* PROBLEMS TO WORK ON
A. Render into Spanish this sentence from the article on Hillary Clinton's opposition to the Trans-Pacific Partnership: "I applaud her for taking this step and choosing to embrace workers' values."
B. Write the next part of the article on Hillary Clinton's opposition to the Trans-Pacific Partnership, picking up after its final sentence.

* SUPPLIED PASSAGE
=======
Hillary Clinton during her interview with Judy Woodruff stating her opposition to the Trans-Pacific Partnership.
Some liberals
expressed happy surprise Wednesday with Hillary Clinton's announced opposition to the Trans-Pacific Partnership, which could make approval of TPP more difficult in a Congress where the majority of Democrats and some Republicans can be expected to oppose the agreement:
“If Hillary Clinton, who worked on the Trans-Pacific Partnership as secretary of State, can change her mind about the Trans-Pacific Partnership, so can the small number of Democrats in Congress who have previously voiced their support," said Murshed Zaheed, deputy political director of CREDO, one of the groups working to kill the pact.
And AFL-CIO President Richard Trumka, who just a month ago said Clinton
would only get passive labor union support—votes but not active campaigning—if she didn't stand against TPP,
tweeted a short statement:
America's working people are very pleased that Senator Clinton is opposed to the Trans-Pacific Partnership. I applaud her for taking this step and choosing to embrace workers' values. Her decision is a critical turning point, and will be invaluable in our effort to defeat TPP.
But Clinton's TPP opposition—which emerged in an
interview with PBS Wednesday and was elaborated on in a
follow-up statement from her presidential campaign—was puzzling and unconvincing to a number of observers. One of those was Jim Newell at Slate, who—under the headline
"Hillary Clinton Comes Out Against TPP, at Least Until the Democratic Convention"—wrote a sharp critique that you can see below the fold.
You can join us in signing a petition urging members of Congress to reject the Trans-Pacific Partnership.
This was a perfect trade deal until Obama and Kerry screwed it up after I left the administration, appears to be what she’ll have to go with. The truth is that she has few other political options as she tries to box out her competitors. And since Biden is still in the administration, he, unfortunately, will have less room to pretend to hate TPP.
Will anyone find Clinton’s position convincing? In 2008, both Clinton and then-Senator Barack Obama pledged to “renegotiate” NAFTA if they were elected. In one of the stranger moments that spring, both campaigns were caught telling Canadian dignitaries that they were just saying that for political purposes. (Fortunately for Clinton, she wasn’t caught until after the Ohio primary, which she won.) President Obama and his Secretary of State Hillary Clinton put approximately zero seconds of effort into “renegotiating” NAFTA. What should anyone expect a would-be President Clinton to do about TPP?
At Vox, two writers made even harsher judgments. Timothy B. Lee was first out at Vox with a piece headlined
"Hillary Clinton's flip-flop on the TPP makes no sense," he linked to a CNN
piece that cited 45 times Clinton has spoken favorably of the agreement and noted that three years ago she said the "TPP sets the gold standard in trade agreements":
There are two ways that Clinton's professed concern over an excessively pro-pharma deal rings hollow. One is that—unlike currency manipulation—this is an issue where Clinton speaking up earlier could have made a difference in the negotiations. Instead, Clinton at the time carefully avoided addressing the substance of the TPP's drug provisions. I can't find a single example where she called for Obama to accept the more consumer-friendly terms other countries were demanding.
=======
Dataset entries
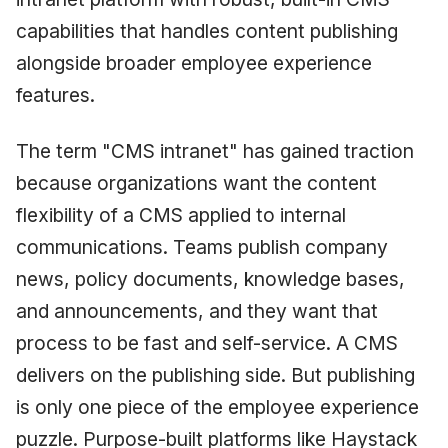
capabilities that handles content publishing
alongside broader employee experience
features.
The term "CMS intranet" has gained traction
because organizations want the content
flexibility of a CMS applied to internal
communications. Teams publish company
news, policy documents, knowledge bases,
and announcements, and they want that
process to be fast and self-service. A CMS
delivers on the publishing side. But publishing
is only one piece of the employee experience
puzzle. Purpose-built platforms like Haystack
=======
* RESULTS
A. La aplaudo por dar este paso y optar por abrazar los valores de los trabajadores.

B.
Second, the final version of the TPP wound up being less friendly to big drug companies than the version US negotiators proposed. If Clinton was concerned about the TPP being too friendly to big drug companies, the final version should have made her more, not less, comfortable, than the "gold standard" version she once praised.
Ezra Klein at Vox went even harsher in his piece headlined
"Why Clinton’s TPP opposition unnerves me":
...the argument here isn't that there aren't reasons to oppose the TPP, but rather that knowing Clinton's record, her advisers, and her past comments about the deal, it's hard to believe Clinton really opposes the TPP deal. [...]
I don't truly know what's in Clinton's heart—perhaps I'm wrong, and despite all evidence to the contrary, she holds all these positions deeply—but as a close reader of her record, I'm not convinced that Clinton, in office, wouldn't support policies like the Cadillac tax or negotiate trade deals like the TPP. And as someone trying to understand Clinton's likely governing philosophy, it's unnerving.
And this is a broader problem for Clinton. Her political weakness, fairly or not, is that the voters and the media—or maybe it's the media and, thus, the voters—have decided that she's unusually poll-tested and calculating, even for a politician. Politically convenient policy changes don't help, and they cut against what should be her greatest asset: that she's an extraordinary policy mind who understands these issues better than her challengers, and so can be trusted to make better decisions on them.
Whether it's a fair judgment or not, Clinton's reputation for triangulation and an excessive wet-finger-in-the-wind approach to policy is going to dog any leftward change in viewpoint—or seeming change—that she makes throughout the campaign, even when those new viewpoints are ones her liberal critics support.